Moving beyond the national context, The Wonder deals, like many Gothic texts, with the porous nature of identity and subjectivity. This is symbolised by Anna’s tendency to invent different names for Elizabeth throughout the narrative (eventually alighting on the soubriquet of Mrs Lib). The film’s climax also contains a form of transformation undergone by Anna, also involving a symbolic change of name. The unstable nature of Anna’s subjectivity is suggested earlier in the film when it is revealed that she takes walks in her brother’s shoes.  The Wonder could be regarded as belonging, to some extent, to the genre of romance too, purely because of the relationship between Elizabeth and Will. However, whether their attraction goes beyond the purely physical is debatable to say the least. After their first sexual encounter, both characters insist on thanking each other for what has just occurred. What is clear is that they both needed the release of orgasmic pleasure and that had just been provided by their sexual partner. The impression given is that these are two lost souls who are perpetually feeling the effects of bereavement – it is less clear whether the somewhat transactional nature of their relationship will persist beyond the journey into the Australian sunset.
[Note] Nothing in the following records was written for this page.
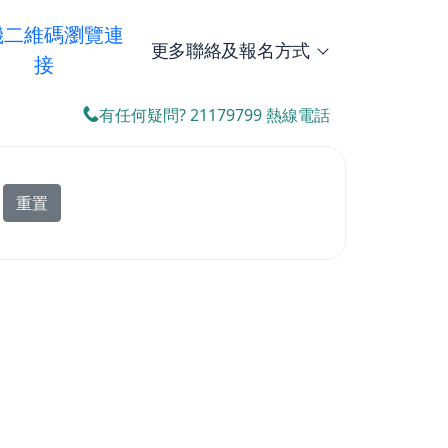
機二維碼瀏覽連
更多聯絡及報名方式
接
報名熱線 21179799
有任何疑問? 21179799 熱線電話
重置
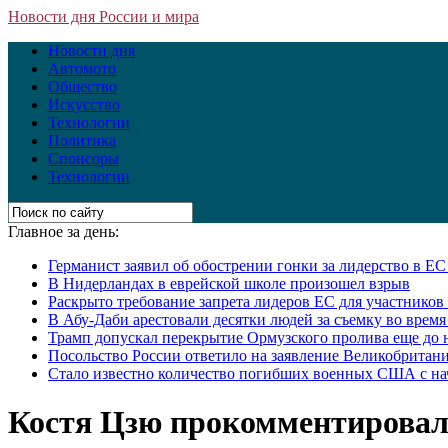
Новости дня России и мира
Новости дня
Автомото
Общество
Искусство
Технологии
Политика
Спонсоры
Технологии
Главное за день:
Германист заявил об обострении гонки за лидерство в Е
В Нидерландах в еврейской школе произошел взрыв
Раскрыто требование запрета лидеров ЕС для участнико
В Абу-Даби арестовали десятки людей за съемку во врем
Трамп допускал перекрытие Ормузского пролива еще до 
Посольство России ответило на заявление Великобритани
Стало известно количество погибших военных США с на
Костя Цзю прокомментировал 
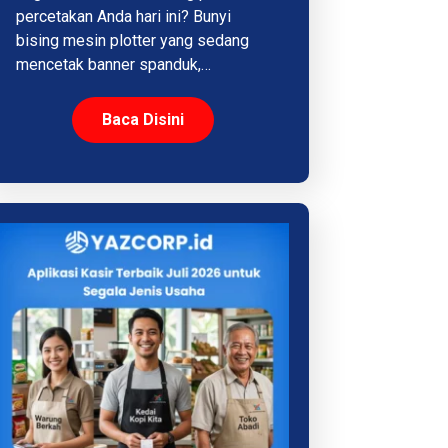
percetakan Anda hari ini? Bunyi
bising mesin plotter yang sedang
mencetak banner spanduk,…
Baca Disini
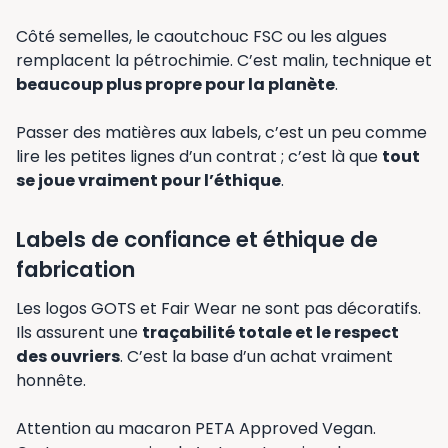
Côté semelles, le caoutchouc FSC ou les algues
remplacent la pétrochimie. C’est malin, technique et
beaucoup plus propre pour la planète
.
Passer des matières aux labels, c’est un peu comme
lire les petites lignes d’un contrat ; c’est là que
tout
se joue vraiment pour l’éthique
.
Labels de confiance et éthique de
fabrication
Les logos GOTS et Fair Wear ne sont pas décoratifs.
Ils assurent une
traçabilité totale et le respect
des ouvriers
. C’est la base d’un achat vraiment
honnête.
Attention au macaron PETA Approved Vegan.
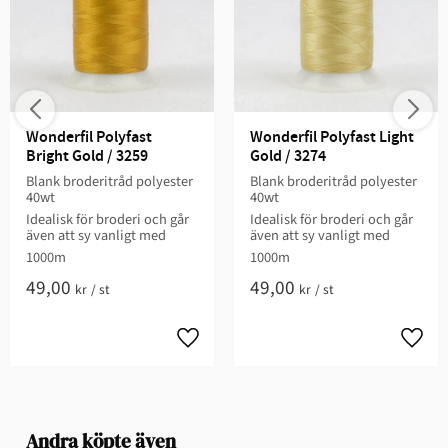
Wonderfil Polyfast 
Wonderfil Polyfast Light 
Bright Gold / 3259
Gold / 3274
Blank broderitråd polyester
Blank broderitråd polyester
40wt
40wt
Idealisk för broderi och går
Idealisk för broderi och går
även att sy vanligt med
även att sy vanligt med
1000m
1000m
49,00
49,00
kr
/
st
kr
/
st
Andra köpte även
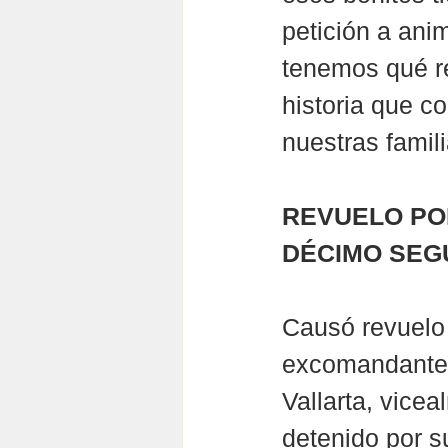
petición a ani
tenemos qué r
historia que c
nuestras famil
REVUELO PO
DÉCIMO SEG
Causó revuelo e
excomandante 
Vallarta, vice
detenido por s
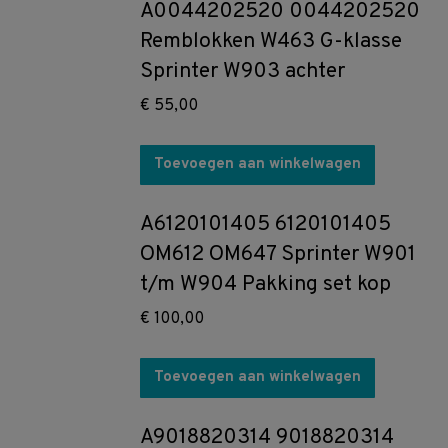
A0044202520 0044202520
Remblokken W463 G-klasse
Sprinter W903 achter
€
55,00
Toevoegen aan winkelwagen
A6120101405 6120101405
OM612 OM647 Sprinter W901
t/m W904 Pakking set kop
€
100,00
Toevoegen aan winkelwagen
A9018820314 9018820314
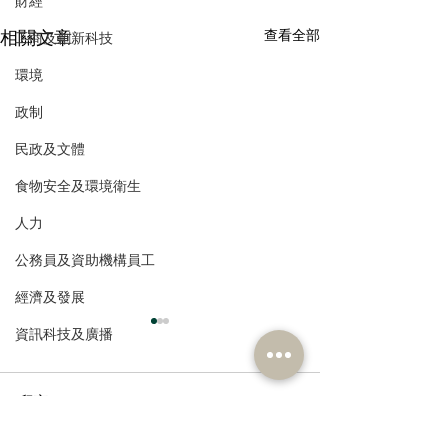
財經
相關文章
查看全部
工商及創新科技
環境
政制
民政及文體
食物安全及環境衛生
人力
公務員及資助機構員工
經濟及發展
資訊科技及廣播
留言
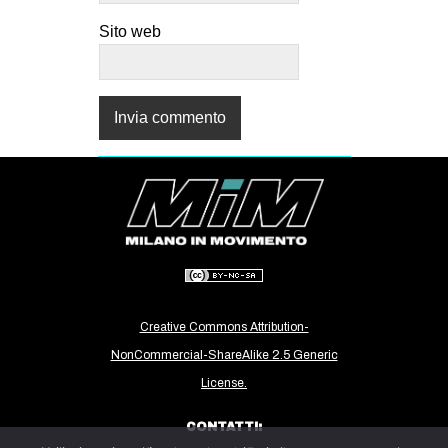
Sito web
Creative Commons Attribution-
NonCommercial-ShareAlike 2.5 Generic
License.
CONTATTI:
Significantly, the publicity posters for The Wonder generally focus on the expressive face of Florence Pugh. This draws attention to the current star power of Pugh and her growing reputation as being one of the most preternaturally talented actors of her generation. Not surprisingly, Pugh gives a hauntingly memorable performance which balances a calm exterior with suggestions of broiling emotional intensity just under the surface. Like many memorable characters in literary or cinematic narratives that involve the possible presences of ghosts, hauntings, or other supernatural occurrences, the character of Elizabeth is an individual who is haunted before she ever comes to this community (we learn very early on in the story that she had relatively recently lost a baby three weeks after it was born and that this event also led to the end of her marriage).  The always reliable Toby Jones gives a convincing portrayal of a zealot for whom the religious and the scientific are complementary as opposed to contradictory narratives of existence. Newcomer Kila Cassidy gives a memorable performance that treads the line between the human vulnerability and ethereal otherness.  Ciaran Hinds is also on hand to provide his usual stoic performance as the local priest for whom the myth of Anna eating manna from heaven must be preserved as a means of bolstering religious authority in the wake of a famine that made many lose their faith in the Christian God. The relationship between Elaine Cassidy and her real life daughter Kila is tenderly evoked. It is clear that the mother wants what she believes is best for her daughter and suffers from the guilt of not preventing and then refusing to acknowledge the traumatic event Anna suffered several years before.

Despite an often slow moving pace and a tendency to occasionally have characters spell out aspects of the plot that could have been more powerfully conveyed via suggestion, The Wonder is a very effective inter-generic mix of psychodrama, Gothicism, and romance.  The acting is generally of a very high calibre and the direction creates a cinematic work via which emotions and intellects are guaranteed to be stirred.

Notes

[1] Lelio was reportedly inspired by Jean Luc Godard’s film Le Mepris to use this metafictional device. See Eric Kohn, ‘Interview with Sebastián Lelio’, Indiewire. 2 Sep 2022. https://www.indiewire.com/2022/09/the-wonder-interview-florence-pugh-sebastian-lelio-1234757698/

 

Works Cited

Richtarick, Marilyn. (2004). ‘The Field Day Theatre Company’, in The Cambridge Companion to Twentieth Century Irish Drama, ed. by Shaun Richards (Cambridge: Cambridge University Press), 191-203.